The Private Canon: "A Sadness for Things"

Reposted from 2011 to be part of this new series.
One of my favorite so-bad-it's-good songs is Tom T. Hall's "I Love." Favorite non-rhyme: "And onions."

But recently, on a Stax collection, I stumbled across another oldie whose guileless, almost naked directness really blew me away: Calvin Scott Sr.'s "A Sadness for Things." It's not only closer to the bone, but it's a fascinating piece of music (the disorienting opening progression of C, Db, and Dm), the fadeout mid-lyric (a la the Heads' "Life During Wartime"). Indeed, my love for this tune is far less ironic than my devotion to Hall's:

(If that video won't load, go here.)

These lyrics are partly what I hear, partly what someone on Genius seems to hear.
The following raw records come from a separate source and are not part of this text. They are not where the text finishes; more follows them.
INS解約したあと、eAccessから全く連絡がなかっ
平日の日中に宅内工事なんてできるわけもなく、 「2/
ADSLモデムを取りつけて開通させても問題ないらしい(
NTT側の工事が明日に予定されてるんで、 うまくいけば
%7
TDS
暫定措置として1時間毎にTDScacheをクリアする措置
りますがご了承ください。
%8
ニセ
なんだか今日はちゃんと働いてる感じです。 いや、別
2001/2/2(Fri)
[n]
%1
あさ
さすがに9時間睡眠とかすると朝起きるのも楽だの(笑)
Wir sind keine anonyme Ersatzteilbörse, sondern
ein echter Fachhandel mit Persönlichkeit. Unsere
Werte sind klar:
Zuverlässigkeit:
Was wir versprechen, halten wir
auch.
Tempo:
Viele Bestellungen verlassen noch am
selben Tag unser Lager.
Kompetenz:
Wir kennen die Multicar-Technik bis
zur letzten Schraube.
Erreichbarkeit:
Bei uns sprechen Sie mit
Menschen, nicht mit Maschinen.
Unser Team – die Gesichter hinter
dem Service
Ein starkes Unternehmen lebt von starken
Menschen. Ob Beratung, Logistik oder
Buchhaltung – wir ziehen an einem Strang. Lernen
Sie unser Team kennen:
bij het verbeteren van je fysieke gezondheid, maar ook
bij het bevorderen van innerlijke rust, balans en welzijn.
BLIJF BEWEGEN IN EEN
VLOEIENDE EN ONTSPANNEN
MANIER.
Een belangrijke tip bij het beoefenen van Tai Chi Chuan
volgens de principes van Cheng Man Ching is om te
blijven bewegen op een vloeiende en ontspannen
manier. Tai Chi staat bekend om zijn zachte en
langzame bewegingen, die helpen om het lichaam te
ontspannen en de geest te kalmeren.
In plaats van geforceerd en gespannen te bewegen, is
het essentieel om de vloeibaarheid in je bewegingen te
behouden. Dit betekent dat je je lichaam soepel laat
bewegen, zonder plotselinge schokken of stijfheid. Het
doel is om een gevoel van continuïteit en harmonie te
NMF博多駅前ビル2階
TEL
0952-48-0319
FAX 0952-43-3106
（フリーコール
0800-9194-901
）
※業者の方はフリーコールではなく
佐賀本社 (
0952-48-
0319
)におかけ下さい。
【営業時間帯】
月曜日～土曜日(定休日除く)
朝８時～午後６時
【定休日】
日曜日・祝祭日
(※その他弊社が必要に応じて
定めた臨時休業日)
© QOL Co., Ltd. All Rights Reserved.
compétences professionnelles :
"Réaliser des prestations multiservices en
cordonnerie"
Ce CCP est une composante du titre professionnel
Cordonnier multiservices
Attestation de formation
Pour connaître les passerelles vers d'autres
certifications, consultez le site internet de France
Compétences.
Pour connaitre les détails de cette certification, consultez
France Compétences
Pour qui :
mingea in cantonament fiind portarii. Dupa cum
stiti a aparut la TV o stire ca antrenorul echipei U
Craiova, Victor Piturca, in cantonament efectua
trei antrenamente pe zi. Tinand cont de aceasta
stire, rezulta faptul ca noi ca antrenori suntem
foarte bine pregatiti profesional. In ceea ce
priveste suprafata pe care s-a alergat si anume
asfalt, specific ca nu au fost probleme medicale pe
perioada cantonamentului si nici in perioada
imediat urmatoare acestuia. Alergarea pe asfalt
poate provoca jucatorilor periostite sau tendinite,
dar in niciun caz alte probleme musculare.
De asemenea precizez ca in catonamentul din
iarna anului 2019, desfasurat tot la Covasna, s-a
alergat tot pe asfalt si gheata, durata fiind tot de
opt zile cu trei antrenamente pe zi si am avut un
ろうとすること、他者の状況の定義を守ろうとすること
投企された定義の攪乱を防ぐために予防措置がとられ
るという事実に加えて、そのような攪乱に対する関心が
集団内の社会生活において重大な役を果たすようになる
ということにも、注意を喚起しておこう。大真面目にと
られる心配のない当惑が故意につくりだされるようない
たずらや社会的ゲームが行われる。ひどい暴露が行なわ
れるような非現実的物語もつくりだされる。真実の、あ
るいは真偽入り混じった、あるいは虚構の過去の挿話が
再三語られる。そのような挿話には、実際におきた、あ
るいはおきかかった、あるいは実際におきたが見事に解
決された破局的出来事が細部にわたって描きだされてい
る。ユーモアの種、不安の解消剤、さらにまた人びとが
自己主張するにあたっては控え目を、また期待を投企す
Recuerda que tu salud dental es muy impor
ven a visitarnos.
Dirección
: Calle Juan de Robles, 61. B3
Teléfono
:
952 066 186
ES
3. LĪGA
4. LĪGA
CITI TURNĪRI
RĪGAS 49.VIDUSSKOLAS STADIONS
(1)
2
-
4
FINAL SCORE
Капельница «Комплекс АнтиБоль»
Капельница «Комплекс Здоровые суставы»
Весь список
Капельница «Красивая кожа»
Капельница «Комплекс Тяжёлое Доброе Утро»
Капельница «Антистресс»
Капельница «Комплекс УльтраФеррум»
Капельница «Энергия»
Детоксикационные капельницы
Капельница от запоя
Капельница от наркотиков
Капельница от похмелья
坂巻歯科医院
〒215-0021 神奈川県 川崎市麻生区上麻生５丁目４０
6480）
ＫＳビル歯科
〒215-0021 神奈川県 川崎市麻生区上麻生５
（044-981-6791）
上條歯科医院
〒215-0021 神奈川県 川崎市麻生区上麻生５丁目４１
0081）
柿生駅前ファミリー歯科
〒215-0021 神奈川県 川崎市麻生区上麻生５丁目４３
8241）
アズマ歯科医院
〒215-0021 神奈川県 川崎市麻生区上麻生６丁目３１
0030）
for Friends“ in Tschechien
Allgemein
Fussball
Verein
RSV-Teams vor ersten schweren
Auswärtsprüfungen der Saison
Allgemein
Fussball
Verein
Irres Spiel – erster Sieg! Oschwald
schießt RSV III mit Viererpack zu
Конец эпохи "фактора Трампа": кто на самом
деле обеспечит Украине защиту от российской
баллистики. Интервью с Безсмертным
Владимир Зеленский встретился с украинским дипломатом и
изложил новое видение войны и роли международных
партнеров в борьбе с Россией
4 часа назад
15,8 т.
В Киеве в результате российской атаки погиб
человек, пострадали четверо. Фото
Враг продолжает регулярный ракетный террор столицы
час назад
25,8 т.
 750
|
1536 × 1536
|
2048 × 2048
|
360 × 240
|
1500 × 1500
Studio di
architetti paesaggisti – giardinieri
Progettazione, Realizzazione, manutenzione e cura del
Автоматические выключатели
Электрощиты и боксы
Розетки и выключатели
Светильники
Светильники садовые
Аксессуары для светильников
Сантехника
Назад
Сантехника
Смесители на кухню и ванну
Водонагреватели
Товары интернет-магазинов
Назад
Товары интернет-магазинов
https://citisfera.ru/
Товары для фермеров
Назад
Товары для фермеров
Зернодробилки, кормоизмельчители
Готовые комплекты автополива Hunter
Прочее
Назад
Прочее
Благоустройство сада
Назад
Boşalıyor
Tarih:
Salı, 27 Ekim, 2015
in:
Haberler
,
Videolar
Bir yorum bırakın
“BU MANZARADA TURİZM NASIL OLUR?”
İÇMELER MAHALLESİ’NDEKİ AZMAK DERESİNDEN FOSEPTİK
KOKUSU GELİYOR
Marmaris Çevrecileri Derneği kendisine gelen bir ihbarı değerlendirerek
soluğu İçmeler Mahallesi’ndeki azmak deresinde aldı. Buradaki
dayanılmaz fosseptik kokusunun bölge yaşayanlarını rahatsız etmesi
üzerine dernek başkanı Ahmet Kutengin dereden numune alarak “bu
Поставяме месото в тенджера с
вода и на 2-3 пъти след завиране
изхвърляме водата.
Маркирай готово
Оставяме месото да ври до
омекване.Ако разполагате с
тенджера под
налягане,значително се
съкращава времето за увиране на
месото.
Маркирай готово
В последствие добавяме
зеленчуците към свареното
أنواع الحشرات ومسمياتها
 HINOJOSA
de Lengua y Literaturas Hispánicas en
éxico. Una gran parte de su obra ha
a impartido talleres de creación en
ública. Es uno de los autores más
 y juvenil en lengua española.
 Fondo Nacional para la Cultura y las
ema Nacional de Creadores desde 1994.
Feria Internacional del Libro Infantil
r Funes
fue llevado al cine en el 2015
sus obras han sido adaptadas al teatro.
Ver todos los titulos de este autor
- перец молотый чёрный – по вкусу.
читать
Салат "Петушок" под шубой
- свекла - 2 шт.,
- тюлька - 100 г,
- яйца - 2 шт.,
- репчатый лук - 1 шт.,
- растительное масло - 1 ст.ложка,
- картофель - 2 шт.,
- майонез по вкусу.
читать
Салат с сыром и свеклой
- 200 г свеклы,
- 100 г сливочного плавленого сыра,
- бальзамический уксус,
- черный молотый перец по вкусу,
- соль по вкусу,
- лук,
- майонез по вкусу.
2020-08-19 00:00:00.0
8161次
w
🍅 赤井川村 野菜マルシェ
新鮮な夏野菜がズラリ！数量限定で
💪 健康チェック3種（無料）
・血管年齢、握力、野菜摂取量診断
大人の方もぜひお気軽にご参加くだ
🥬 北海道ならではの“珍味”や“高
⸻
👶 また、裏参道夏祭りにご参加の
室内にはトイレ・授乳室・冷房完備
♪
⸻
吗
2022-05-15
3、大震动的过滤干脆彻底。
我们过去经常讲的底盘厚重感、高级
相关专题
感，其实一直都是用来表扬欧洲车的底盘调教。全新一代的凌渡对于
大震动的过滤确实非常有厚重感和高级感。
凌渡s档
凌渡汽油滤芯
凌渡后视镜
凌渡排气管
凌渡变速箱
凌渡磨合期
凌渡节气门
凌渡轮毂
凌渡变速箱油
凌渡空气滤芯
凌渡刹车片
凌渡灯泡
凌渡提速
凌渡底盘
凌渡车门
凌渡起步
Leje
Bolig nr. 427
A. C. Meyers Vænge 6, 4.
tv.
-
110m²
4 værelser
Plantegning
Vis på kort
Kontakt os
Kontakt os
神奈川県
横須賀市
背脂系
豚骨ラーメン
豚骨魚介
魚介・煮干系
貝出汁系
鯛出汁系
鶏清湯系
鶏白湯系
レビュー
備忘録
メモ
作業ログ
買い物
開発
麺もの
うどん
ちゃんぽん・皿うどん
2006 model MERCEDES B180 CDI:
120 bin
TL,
Not sure what "old slickin' pieces" are, but damn do I love the lyrics I can decipher:
I have a sadness for things
For houses with children
Where no one sings
For acres of wheat fields
When cupboards are bare
For love being spoken
And no one to care
For trains that are empty
And tables for one
For books seldom opened
And clocks that don't run
And songs soon forgotten
And paths never crossed
For wars that are fought
And all that is lost

I have a sadness for things
For Eleanor Rigby
Whose phone never rings
For intelligent parents
That are sometimes, sometimes completely confused
For words in the Bible
Just said and never used
For old slickin' pieces (?)
And birds that can't fly
Stray dogs and lost kittens
Old people that cry
For the tired and the weary
With little to show
For those who don't listen
And for those who don't know

I have a sadness for things
For houses with children
And nobody there can never sing
For lonely girls
Whose phone never rings
Like Weill and Anderson's "Lost in the Stars," it's a great, melancholy gospel song for nonbelievers.